What you have to do: Search the records for the string "label" and copy every line in which it appears.

Supplied entries:
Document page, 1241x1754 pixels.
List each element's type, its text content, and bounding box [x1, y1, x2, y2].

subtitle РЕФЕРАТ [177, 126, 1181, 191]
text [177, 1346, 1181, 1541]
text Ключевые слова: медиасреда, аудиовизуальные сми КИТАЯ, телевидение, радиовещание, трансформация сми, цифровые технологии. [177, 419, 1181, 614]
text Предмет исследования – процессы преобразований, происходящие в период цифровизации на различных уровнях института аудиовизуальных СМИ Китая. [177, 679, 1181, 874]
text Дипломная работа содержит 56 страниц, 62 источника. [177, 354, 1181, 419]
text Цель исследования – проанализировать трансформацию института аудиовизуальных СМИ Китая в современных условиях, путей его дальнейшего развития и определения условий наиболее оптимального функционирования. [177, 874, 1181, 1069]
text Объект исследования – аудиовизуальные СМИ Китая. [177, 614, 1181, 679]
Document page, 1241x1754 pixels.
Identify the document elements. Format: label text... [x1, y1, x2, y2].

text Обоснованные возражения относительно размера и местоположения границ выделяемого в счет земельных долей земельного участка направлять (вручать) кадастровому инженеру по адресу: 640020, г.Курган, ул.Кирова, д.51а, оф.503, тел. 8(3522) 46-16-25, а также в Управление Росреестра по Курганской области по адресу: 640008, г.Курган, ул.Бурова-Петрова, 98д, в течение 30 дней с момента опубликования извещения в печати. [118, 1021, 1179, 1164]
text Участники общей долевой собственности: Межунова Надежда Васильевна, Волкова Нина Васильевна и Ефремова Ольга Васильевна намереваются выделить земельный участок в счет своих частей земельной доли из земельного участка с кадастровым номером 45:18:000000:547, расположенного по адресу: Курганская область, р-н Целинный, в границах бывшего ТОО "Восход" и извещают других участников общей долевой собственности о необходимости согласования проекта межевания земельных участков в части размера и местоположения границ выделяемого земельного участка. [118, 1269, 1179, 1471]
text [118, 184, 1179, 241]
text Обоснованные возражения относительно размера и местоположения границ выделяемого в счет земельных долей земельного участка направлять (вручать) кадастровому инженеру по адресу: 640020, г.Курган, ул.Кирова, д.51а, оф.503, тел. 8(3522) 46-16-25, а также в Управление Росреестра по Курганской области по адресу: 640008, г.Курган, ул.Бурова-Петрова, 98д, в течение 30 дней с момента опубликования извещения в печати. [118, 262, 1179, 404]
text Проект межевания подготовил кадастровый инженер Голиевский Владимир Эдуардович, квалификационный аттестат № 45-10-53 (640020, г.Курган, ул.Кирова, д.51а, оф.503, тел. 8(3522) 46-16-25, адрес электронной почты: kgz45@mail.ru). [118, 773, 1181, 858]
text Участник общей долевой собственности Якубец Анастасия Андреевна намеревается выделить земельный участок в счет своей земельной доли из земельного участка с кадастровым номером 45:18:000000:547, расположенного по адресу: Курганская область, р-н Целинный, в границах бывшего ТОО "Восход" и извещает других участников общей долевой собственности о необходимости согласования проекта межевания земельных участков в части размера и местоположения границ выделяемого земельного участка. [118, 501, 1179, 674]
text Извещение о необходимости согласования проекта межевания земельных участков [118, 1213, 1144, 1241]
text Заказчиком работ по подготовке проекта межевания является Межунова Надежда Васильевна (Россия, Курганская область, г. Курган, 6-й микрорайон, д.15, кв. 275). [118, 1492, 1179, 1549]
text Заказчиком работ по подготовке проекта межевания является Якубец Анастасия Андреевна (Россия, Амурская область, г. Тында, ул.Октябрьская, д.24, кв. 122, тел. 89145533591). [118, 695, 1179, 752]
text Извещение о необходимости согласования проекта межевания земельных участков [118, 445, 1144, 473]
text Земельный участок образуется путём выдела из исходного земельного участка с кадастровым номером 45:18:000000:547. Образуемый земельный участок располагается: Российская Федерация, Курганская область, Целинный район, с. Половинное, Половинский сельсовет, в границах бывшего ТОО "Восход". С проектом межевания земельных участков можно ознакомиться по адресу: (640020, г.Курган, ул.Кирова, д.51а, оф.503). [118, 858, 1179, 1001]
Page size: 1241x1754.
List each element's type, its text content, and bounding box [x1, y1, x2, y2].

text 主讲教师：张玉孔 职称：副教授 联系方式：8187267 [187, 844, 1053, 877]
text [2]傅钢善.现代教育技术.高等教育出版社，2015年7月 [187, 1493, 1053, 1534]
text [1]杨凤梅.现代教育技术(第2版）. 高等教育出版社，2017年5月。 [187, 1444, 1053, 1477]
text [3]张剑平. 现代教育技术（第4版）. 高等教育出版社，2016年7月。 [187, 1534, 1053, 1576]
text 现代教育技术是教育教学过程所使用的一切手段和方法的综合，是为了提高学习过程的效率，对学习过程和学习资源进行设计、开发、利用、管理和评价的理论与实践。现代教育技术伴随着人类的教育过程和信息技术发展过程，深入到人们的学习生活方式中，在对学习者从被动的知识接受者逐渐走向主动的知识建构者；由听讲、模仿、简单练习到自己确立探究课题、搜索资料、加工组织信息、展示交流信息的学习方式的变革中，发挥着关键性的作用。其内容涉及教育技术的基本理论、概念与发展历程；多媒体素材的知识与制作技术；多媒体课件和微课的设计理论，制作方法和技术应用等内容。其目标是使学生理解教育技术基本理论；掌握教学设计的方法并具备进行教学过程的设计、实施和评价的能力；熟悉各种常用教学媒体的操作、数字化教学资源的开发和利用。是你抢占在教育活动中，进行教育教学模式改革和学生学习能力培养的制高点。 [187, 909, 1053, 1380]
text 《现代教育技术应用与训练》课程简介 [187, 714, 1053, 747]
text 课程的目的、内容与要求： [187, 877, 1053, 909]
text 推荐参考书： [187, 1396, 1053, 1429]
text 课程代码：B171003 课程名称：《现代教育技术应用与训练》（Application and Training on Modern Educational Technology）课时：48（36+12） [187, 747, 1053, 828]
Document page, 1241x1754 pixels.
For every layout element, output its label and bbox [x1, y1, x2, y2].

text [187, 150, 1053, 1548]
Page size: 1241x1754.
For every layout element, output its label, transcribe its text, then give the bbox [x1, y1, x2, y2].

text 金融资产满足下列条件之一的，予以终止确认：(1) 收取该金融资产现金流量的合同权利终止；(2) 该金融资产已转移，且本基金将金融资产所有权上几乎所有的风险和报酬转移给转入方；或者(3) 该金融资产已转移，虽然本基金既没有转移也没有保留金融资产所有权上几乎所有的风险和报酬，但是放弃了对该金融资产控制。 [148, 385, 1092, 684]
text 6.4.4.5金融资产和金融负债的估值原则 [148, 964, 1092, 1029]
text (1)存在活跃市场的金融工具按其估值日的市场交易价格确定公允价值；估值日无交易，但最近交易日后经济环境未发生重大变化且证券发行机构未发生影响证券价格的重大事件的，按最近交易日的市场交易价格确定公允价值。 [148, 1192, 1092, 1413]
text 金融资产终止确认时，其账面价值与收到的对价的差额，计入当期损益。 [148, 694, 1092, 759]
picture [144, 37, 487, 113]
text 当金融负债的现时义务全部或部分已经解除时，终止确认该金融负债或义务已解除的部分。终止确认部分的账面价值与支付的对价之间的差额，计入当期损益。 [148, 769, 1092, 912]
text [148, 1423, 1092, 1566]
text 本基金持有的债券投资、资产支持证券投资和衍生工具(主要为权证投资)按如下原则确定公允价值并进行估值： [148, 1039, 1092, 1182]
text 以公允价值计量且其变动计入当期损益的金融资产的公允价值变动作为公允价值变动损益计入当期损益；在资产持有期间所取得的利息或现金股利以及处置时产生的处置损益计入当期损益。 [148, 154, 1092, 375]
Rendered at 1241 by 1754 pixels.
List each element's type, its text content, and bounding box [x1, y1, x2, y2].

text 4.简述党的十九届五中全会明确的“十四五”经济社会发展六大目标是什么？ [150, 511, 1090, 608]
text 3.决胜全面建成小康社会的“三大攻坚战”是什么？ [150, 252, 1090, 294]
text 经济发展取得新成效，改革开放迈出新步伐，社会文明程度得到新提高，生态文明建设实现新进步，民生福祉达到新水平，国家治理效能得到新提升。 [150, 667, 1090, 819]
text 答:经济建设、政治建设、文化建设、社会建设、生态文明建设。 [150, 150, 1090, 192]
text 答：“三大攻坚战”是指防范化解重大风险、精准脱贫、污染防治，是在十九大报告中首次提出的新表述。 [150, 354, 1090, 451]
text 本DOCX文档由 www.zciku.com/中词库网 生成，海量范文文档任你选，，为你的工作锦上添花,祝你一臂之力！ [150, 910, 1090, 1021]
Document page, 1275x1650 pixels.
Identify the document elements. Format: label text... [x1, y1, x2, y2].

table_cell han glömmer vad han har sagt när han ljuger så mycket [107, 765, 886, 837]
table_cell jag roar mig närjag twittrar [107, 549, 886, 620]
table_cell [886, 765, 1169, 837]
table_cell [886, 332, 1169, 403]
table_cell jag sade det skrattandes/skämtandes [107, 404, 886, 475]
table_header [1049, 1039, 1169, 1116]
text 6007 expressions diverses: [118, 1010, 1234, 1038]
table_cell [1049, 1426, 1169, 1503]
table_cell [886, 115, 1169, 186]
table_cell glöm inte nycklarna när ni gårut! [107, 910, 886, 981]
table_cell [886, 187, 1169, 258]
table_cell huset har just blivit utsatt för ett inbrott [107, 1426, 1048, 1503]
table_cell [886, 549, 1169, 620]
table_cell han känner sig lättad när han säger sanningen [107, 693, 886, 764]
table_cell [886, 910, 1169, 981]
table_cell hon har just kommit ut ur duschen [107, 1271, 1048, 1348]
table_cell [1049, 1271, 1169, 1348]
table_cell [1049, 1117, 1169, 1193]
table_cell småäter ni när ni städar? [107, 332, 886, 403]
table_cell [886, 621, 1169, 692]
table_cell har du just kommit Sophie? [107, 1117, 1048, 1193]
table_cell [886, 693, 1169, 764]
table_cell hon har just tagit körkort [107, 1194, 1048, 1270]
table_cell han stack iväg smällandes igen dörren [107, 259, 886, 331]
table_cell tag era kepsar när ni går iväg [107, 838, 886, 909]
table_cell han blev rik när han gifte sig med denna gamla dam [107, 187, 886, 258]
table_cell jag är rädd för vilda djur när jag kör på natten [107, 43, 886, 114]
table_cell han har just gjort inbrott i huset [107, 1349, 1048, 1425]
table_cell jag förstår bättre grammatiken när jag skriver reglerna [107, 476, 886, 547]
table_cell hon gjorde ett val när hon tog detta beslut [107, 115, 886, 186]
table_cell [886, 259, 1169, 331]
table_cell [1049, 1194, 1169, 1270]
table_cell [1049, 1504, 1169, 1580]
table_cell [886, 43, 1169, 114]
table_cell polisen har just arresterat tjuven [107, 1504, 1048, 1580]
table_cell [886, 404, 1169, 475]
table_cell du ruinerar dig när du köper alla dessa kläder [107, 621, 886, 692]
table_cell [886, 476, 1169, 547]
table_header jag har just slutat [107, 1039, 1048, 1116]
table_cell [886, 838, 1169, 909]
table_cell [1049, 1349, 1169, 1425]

Written solution:
Identify the document elements. Format: label text... [x1, y1, x2, y2].
For every layout element, output its label and bbox [x1, y1, x2, y2].
For every layout element, output its label, transcribe its text, then give the bbox [x1, y1, x2, y2].
Identify the document elements. Format: label text... [x1, y1, x2, y2].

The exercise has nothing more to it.